──────── Document ────────

The Dano-Swedish War from 1501 to 1512 was a military conflict between Denmark and Sweden within the Kalmar Union.

The war began with a Swedish and a Norwegian revolt against King Hans and the siege of Queen Christina in her castle in Danish-held Stockholm.

1501 to 1504 

On 1 January 1501, Swedish Regent Sten Sture the Elder and the Swedish National Council met in Vadstena Castle, at which the council approved the revolt against King Hans, and  declared the deposition of the king. Norwegian nobel Knut Alvsson was also there and directed harsh accusations against King Hans' control in Norway and was provided Swedish support for his return to Norway. 
Sten Sture besieged Tre Kronor Castle in Stockholm from September 1501 until 6 May 1502. The kings wife, Queen Christina was the commander of the castle. This was one of the hardest sieges known during the Kalmar Union, during which a garrison of 1000 men was reduced to 70 out of plague and starvation. In August 1501 a Swedish army took Örebro.

Knut Alvsson led at the same time Swedish forces in an attack on Båhus Fortress on the Swedish-Norwegian border. The fort was commanded by Henrich Krummedige. Krummedige was able to hold Båhus, but Alvsson captured Akershus Fortress and Tønsberg Fortress in March 1502.

King Hans dispatched his son Christian (later crowned King Christian II of Denmark and Norway) at the head of Danish forces; they relieved the siege of Båhus Fortress, and also captured Älvsborg Fortress across the river from Båhus Fortress. Krummedige then led forces north to finish off the rebellion by recapturing Tønsberg Fortress and investing Akershus Fortress, which Alvsson was defending.

When it became clear that the rebellion was stalemated, Alvsson came on board one of Krummedige's ships under a safe conduct. Krummedige's men killed Alvsson on 18 August 1502, either by treachery or, as alleged by Krummedige's men, in response to Alvsson's own violence. Breaking the rules of safe conduct was considered a grave treachery after the old Norse laws, which were still used in Norway at the time. However, the court in Oslo deemed Krummedige to have acted justly. The conditions for this judgement have been discussed by historians for years. Sten Sture invaded Norway in 1503, but failed to accomplish anything of importance. Nils Ravaldsson became the new leader of the rebellion, but it was crushed in December 1504, at Olsborg Castle.

────────

:: List of tasks ::
**A.** In the article on the Dano-Swedish War, who commanded Tre Kronor Castle during Sten Sture's siege?
**B.** Write the next part of the article on the Dano-Swedish War, beginning after its final sentence.
The records come from a separate source and are unrelated to the article on the Dano-Swedish War.

──────── Given information ────────

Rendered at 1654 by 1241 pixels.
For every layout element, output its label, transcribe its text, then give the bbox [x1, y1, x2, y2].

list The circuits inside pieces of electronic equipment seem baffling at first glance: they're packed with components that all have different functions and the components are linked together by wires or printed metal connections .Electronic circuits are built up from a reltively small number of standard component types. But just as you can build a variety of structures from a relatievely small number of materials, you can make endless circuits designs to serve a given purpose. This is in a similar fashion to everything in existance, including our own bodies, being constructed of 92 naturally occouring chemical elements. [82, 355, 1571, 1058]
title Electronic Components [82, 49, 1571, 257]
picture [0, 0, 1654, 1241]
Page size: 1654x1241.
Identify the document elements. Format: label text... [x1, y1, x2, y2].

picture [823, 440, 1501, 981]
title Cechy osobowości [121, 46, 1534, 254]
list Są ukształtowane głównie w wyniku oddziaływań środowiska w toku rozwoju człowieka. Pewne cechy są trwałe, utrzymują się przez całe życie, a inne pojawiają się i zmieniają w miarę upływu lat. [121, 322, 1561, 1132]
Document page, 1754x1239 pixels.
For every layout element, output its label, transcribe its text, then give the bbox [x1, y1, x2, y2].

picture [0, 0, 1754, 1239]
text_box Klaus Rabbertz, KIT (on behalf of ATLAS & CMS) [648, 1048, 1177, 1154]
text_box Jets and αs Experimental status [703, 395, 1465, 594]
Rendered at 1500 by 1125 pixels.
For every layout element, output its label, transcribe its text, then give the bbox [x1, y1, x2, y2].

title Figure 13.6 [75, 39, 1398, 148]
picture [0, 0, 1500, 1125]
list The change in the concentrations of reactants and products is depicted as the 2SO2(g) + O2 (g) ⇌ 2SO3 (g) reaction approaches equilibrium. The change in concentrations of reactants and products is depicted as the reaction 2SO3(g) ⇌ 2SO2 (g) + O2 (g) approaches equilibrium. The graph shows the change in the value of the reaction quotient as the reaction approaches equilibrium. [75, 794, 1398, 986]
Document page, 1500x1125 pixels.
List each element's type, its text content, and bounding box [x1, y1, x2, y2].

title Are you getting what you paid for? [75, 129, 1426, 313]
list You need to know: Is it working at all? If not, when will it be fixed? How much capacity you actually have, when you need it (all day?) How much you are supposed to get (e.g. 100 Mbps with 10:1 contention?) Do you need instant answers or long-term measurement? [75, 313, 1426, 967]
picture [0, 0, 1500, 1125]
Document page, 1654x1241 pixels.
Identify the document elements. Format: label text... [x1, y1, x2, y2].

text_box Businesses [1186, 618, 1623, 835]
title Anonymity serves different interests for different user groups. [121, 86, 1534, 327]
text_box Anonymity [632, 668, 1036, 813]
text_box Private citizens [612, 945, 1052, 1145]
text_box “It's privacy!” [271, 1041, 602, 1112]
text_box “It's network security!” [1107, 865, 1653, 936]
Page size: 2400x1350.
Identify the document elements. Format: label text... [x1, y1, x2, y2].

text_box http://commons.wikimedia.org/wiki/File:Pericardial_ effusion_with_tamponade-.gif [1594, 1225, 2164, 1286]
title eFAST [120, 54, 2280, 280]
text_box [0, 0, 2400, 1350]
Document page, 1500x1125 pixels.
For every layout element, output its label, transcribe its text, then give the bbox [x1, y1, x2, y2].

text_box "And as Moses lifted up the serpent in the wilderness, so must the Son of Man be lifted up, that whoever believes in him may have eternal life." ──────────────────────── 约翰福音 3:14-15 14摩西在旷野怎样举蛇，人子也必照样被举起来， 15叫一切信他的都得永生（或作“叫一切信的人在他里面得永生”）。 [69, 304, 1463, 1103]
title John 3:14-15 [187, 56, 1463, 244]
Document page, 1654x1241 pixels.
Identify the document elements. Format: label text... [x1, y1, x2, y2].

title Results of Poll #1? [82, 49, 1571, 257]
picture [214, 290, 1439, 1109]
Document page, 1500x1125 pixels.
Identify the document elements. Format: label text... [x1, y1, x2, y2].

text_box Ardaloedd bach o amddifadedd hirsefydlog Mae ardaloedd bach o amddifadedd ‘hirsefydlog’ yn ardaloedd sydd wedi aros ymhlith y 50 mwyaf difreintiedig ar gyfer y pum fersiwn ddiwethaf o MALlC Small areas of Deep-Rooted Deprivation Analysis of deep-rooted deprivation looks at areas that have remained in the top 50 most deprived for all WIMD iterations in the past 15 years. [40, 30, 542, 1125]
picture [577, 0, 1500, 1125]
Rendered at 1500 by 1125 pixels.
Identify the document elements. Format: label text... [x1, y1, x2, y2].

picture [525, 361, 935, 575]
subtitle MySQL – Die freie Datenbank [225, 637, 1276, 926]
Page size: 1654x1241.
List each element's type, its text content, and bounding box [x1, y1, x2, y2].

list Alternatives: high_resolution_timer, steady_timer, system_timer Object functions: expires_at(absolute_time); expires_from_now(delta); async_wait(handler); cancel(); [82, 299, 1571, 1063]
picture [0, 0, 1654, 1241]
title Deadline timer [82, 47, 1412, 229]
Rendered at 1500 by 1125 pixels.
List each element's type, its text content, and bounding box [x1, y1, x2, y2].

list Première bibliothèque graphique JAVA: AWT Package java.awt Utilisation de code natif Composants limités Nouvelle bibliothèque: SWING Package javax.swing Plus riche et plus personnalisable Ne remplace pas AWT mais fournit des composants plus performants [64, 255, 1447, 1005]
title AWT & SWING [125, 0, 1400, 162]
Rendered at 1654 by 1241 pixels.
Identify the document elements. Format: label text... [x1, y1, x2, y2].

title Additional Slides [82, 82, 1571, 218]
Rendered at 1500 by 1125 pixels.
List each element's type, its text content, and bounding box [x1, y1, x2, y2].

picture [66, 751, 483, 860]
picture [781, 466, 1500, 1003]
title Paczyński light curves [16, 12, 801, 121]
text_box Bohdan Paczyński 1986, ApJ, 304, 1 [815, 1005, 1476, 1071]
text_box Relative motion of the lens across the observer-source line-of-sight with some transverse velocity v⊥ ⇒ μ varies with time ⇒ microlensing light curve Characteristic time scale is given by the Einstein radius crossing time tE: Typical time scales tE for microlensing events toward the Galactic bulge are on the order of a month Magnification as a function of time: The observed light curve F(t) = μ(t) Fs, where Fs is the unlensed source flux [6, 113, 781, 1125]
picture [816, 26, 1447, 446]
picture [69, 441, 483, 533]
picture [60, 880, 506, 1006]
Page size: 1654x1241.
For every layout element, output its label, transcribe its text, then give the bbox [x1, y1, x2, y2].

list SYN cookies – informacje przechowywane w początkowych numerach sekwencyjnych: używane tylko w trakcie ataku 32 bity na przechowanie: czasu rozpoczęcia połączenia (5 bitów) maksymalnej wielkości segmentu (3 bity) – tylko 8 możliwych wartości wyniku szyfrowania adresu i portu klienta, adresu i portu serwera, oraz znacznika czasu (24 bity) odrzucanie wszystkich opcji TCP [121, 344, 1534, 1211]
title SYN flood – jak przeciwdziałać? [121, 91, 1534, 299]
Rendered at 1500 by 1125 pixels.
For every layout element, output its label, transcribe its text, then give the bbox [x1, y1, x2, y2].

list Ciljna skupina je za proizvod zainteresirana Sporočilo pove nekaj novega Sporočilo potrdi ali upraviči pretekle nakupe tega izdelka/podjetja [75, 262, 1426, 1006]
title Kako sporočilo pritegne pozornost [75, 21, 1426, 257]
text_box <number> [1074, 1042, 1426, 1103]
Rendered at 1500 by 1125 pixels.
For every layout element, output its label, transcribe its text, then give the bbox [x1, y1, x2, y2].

────────

:: Outputs for the tasks ::
**A.** Queen Christina, King Hans's wife.

**B.**
1504 to 1509 
14 December 1503, Sten Sture died, and in 1504, Svante Nilsson became the new Regent of Sweden. The war continued, and the Danes and Swedes fought over the Danish-held city of Kalmar. It was also fighting in the border areas of Skåne, Halland and Blekinge. In July 1507, the Danish-Norwegian navy under the command of Søren Norby attacked Kastelholm Castle at Åland and burned it down. Later the same year, Dano-Norwegian military forces under the command of Henrich Krummedige attacked Nya Lödöse and burned the city down. In February 1508, Swedish military forces attacked the Danish town Væ and burned it down. In 1509, Sweden agreed to a declaration which recognised Hans as king of Sweden in principle, but he was never allowed into Stockholm as long as he lived, nor crowned king of Sweden anew, and the war renewed shortly after.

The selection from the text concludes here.